Below them, after the ship’s quaking eased and the engines bit into the sky, counteracting their fall, mountains and valleys rolled past. A metallic gleam flashed over the horizon; it was the highest spire of the Tau Bellum research station.

“Copy that, Tau Bellum approach. Bay Seven. Vespertina will be on manual approach. See you in a few minutes. Over and out.” Jane cut off the connection before any reply could come through.

“Manual approach?” Odie asked.

She replied with a grin over her shoulder, which he could hear in her voice as clearly as having seen it. “You don’t want it to be a boring landing after all that time in transit, do you?”

Just try not to get us shot down, okay?” Odie shot back. He tightened the straps holding him into his seat.

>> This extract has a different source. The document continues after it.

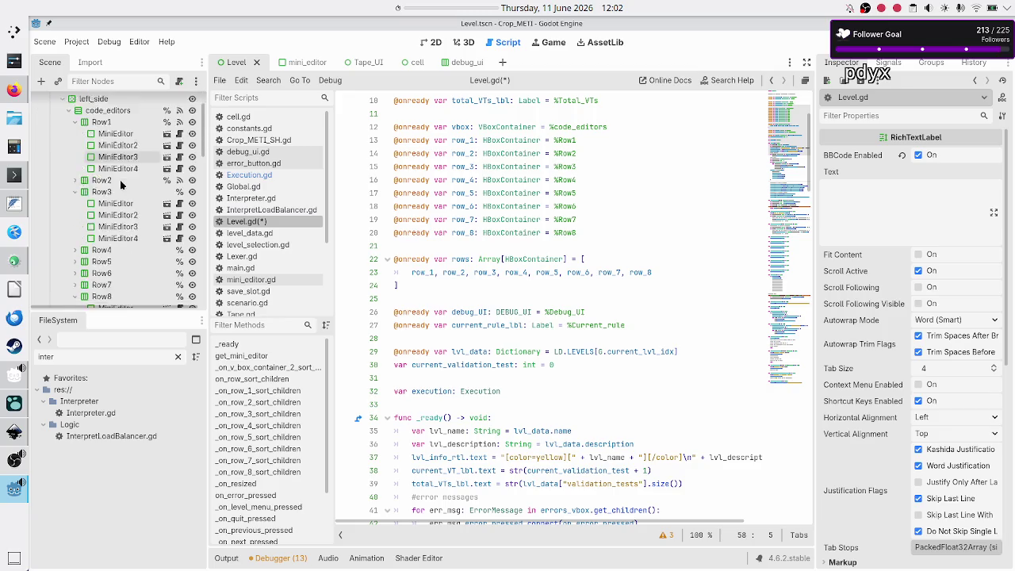
{"action": "scroll", "coordinate": [122, 184], "scroll_direction": "down", "scroll_amount": 4}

“If they tried to, you’d have a new story to tell!” Jane shot back as she tightened her grip on the throttle and gradually loosened the engines’ reins, which responded with a blue-flamed roar.

“As long as I get to live to tell it!” Odie managed to force out, before the sudden negative gravity from their sudden dive knocked the breath out of him.

The Vespertina tumbled like a leaf out of the overcast Tau Bellum sky, shrieking as it went.